The Government Accountability Office has released a report warning that medical devices are vulnerable to hacking and calling for greater FDA oversight of such devices, Bloomberg Businessweek reports.
Background on Report
The report was requested last year by Democratic Reps. Donna Edwards (Md.), Anna Eshoo (Calif.) and Edward Markey (Mass.).
The lawmakers asked GAO to review medical device safety issues after researchers demonstrated that hackers could remotely manipulate the operation of insulin pumps (Robertson, Bloomberg Businessweek, 9/27).
In the report, GAO noted that FDA has focused on the fact that unintentional interference -- such as electromagnetic activity -- could affect medical devices. FDA has devoted less time to examining how hacking attacks could harm medical devices, GAO said (Viebeck, "Healthwatch," The Hill, 9/27). The report stated that FDA "has not considered information security risks resulting from intentional threats" (Smith, NextGov, 9/27).

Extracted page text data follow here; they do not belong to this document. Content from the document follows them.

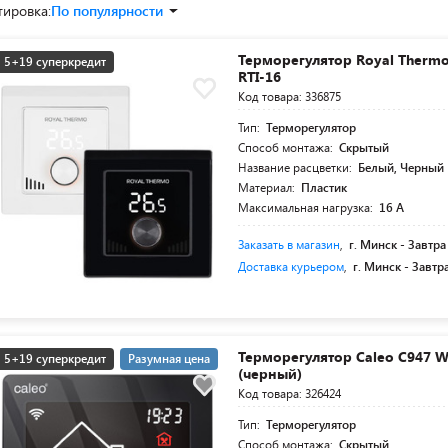
тировка:
По популярности
Терморегулятор Royal Thermo 
5+19 суперкредит
RTI-16
Код товара: 336875
Тип:
Терморегулятор
Способ монтажа:
Скрытый
Название расцветки:
Белый, Черный
Материал:
Пластик
Максимальная нагрузка:
16 А
Заказать в магазин
,
г. Минск -
Завтра
Доставка курьером
,
г. Минск -
Завтр
Терморегулятор Caleo C947 Wi
5+19 суперкредит
Разумная цена
(черный)
Код товара: 326424
Тип:
Терморегулятор
Способ монтажа:
Скрытый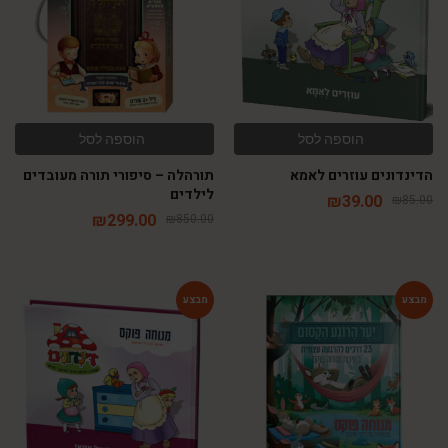
הוספה לסל
הוספה לסל
הדינדונים עוזרים לאמא
תורהלה – סיפורי תורה מעובדים
לילדים
₪
39.00
₪
85.00
₪
299.00
₪
850.00
-54%
-14%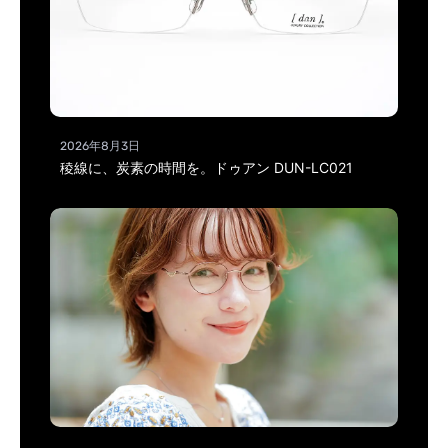
2026年8月3日
稜線に、炭素の時間を。ドゥアン DUN-LC021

However, the report noted that there have been no documented instances of medical device hacking, aside from those performed for research purposes ("Healthwatch," The Hill, 9/27).
To better ensure the safety of medical devices, GAO recommended that FDA oversee the identification and investigation of security breaches that could affect equipment such as:
- Insulin pumps; and
Lawmakers Comment on Report
Eshoo in a statement said, "Implantable medical devices have resulted in tremendous medical benefits for the patients who use them, but the demonstrated security risks require a renewed emphasis by the FDA and manufacturers to identify, evaluate and plug the potentially rare but serious security holes that exist in these devices" (Bloomberg Businessweek, 9/27).
Markey in a statement said that the GAO report "underscores the need to require manufacturers to acknowledge these threats and for FDA to address the risks before the devices are sold to the public" ("Healthwatch," The Hill, 9/27).